[Exercise inputs — start]
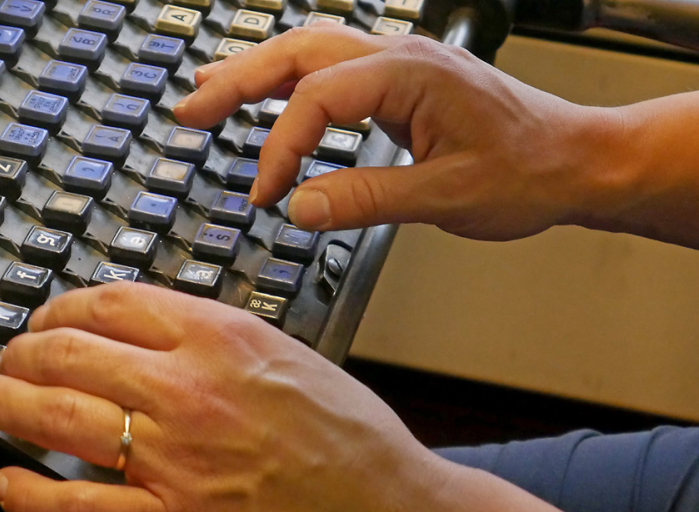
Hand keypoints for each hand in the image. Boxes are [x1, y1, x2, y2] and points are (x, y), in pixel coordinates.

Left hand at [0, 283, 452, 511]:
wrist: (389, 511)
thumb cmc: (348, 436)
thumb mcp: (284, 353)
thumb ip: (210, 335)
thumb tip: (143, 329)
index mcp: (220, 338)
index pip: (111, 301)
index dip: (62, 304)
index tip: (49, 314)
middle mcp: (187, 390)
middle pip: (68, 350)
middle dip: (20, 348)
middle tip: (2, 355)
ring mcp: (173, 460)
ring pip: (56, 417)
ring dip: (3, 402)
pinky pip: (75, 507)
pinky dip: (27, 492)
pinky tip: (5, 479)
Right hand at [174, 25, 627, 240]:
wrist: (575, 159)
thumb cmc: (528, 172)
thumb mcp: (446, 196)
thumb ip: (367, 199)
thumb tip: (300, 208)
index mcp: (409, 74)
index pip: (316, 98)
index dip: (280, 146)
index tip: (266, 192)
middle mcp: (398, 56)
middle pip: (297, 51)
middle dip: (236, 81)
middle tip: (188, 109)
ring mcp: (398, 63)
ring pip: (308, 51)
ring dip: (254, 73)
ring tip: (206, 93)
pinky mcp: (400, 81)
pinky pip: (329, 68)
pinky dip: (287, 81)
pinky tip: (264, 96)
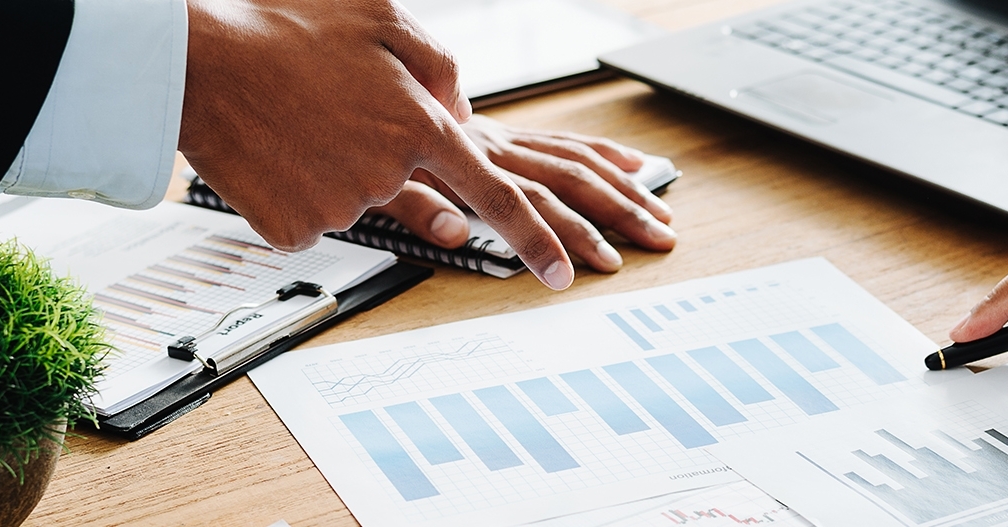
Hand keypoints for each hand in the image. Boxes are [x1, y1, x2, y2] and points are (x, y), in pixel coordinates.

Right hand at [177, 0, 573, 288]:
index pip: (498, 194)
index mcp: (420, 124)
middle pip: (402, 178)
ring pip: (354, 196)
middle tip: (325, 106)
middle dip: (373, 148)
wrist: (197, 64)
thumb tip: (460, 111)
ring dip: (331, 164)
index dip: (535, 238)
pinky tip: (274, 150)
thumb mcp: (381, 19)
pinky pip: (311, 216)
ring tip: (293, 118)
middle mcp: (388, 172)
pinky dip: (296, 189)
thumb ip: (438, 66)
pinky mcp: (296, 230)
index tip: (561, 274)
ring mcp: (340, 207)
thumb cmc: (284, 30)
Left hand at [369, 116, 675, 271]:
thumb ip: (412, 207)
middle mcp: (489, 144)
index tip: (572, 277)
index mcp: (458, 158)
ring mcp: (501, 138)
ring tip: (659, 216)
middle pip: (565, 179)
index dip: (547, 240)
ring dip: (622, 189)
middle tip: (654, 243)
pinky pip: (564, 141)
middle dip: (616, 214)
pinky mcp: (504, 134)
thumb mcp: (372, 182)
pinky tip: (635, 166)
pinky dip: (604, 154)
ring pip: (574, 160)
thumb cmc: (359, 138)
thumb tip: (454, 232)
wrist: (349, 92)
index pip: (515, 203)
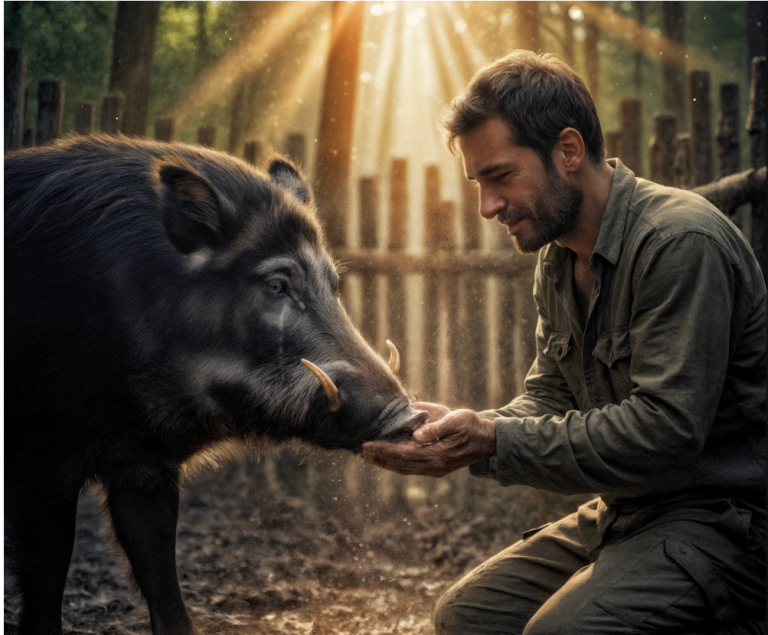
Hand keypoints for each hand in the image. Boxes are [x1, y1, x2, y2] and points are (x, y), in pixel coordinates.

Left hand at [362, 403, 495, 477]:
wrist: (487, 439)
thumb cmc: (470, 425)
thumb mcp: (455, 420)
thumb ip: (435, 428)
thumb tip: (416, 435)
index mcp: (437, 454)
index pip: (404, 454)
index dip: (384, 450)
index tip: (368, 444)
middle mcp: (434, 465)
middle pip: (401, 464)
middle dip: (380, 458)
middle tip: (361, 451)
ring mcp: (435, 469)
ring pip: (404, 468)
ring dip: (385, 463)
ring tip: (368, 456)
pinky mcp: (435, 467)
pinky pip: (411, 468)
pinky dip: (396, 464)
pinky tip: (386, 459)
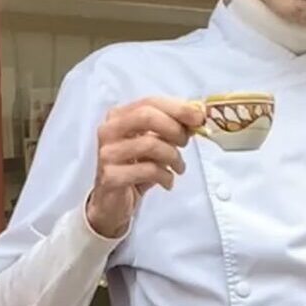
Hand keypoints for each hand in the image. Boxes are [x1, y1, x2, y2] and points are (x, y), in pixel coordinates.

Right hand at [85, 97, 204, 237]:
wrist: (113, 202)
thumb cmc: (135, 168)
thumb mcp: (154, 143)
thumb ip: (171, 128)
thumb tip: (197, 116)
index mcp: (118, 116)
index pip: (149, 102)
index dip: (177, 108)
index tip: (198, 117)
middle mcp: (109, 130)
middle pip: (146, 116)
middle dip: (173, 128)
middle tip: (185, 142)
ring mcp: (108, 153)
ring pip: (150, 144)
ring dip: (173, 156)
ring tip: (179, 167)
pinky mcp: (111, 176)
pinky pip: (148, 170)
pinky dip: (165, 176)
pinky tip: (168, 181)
[Exercise inputs — finish]
The problem: With both ends included, please retype exactly the lines from the line containing "middle pip: (146, 116)" to the final line of the data.

Output for this task:
middle pip: (146, 116)
middle dip: (173, 128)
middle tip: (185, 142)
ring mcp: (108, 153)
ring pip: (150, 144)
ring dip: (173, 156)
ring tip: (179, 167)
pinky mcp: (111, 176)
pinky pip: (148, 170)
pinky dip: (165, 176)
pinky tip: (168, 181)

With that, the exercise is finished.